Beslan Mudranov won scandal-depleted Russia’s first gold medal of the Rio Olympics in the judo on Saturday after their team was slashed over a massive doping conspiracy.
 Mudranov won the men’s 60kg final with a golden score victory over Kazakhstan’s Yeldos Smetov, putting Russia’s reduced team on the medals table. “Our country has been subject to a lot of psychological pressure, so to win a gold medal on the very first day means a lot for my country,” said Mudranov.
 The IOC cut the Russian delegation by more than 100 athletes after an anti-doping investigation uncovered widespread state-sponsored doping. But it resisted demands of an all-out Russian ban over the investigation.
 Russia have their smallest team in more than a century at the Olympics over the chaos which has thrown many Russian athletes preparations into chaos.
 But Mudranov insisted he was always confident of being allowed to compete despite just landing in Brazil three days before competing.
 “Before the Games we were training in Portugal for 10 days and we arrived here on August 3. We were confident, we were sure it can’t be that the whole country won’t be allowed to compete in the Olympic Games.”
 “The president of the IOC realised it would be unjust for the athletes who have spent their entire life preparing for the Games, and for some it will be their only Games. We were confident. Only on the day the decision was announced were we slightly nervous.”
 Russia finished fourth in the medals table in London four years ago and despite their limited numbers, Mudranov is sure there will be plenty more Russian success in Rio.
 “The country proved to everyone we can win gold. I am confident this is not the last gold medal. We came prepared.
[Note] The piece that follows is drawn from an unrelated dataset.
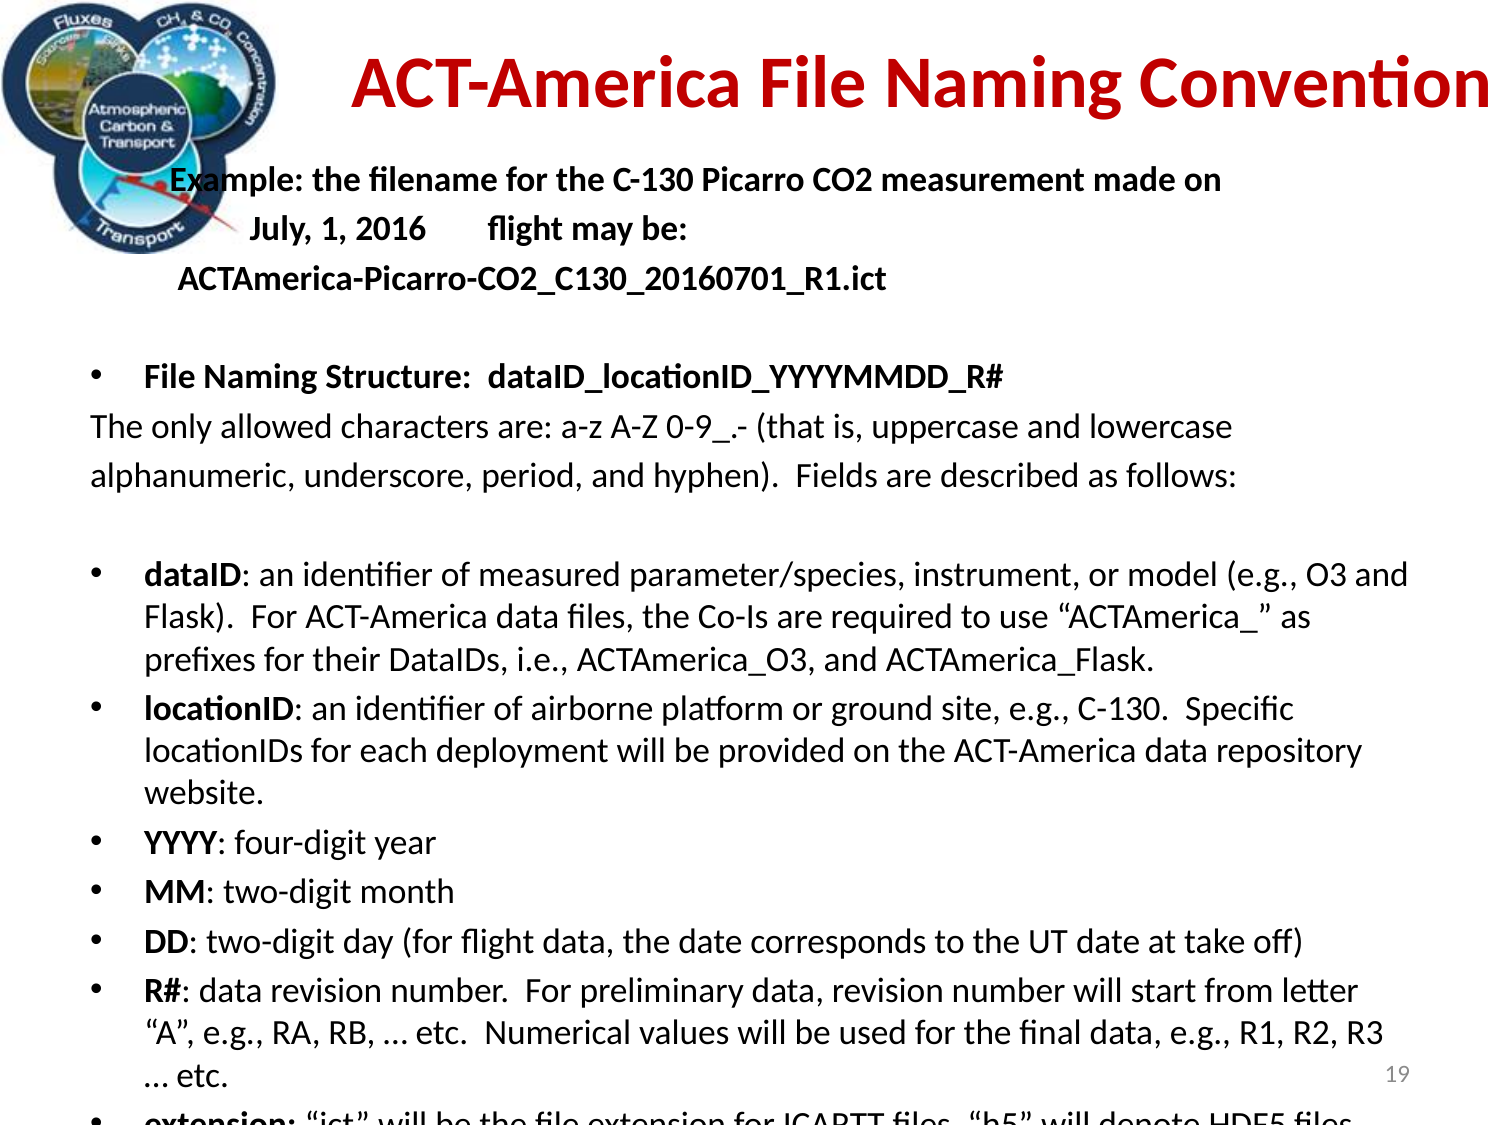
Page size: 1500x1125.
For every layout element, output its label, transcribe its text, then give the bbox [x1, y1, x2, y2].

No one broke down under the psychological pressure,” he said.
 The International Judo Federation (IJF) had been outspoken in backing Russian athletes’ right to compete.
 “We hope that by allowing participation of Russian athletes in Rio 2016, we will send out a positive message to all the young people who deserve to be given examples of friendship instead of examples of Cold War,” the IJF said in a statement before the Games.
 Mudranov, ranked 16 in the world, won by waza-ari 44 seconds into the golden score period after neither man was able to score any points in the regular period. Japan’s Naohisa Takato and Diyorbek Urozboev of Uzbekistan claimed bronze.
 Russia escaped a full Olympic ban when the IOC decided to let the respective sports federations decide on Russian participation in Rio. Using strict criteria, with a final saying from the IOC, almost 280 Russians are now eligible to compete. They include the 12-strong judo team.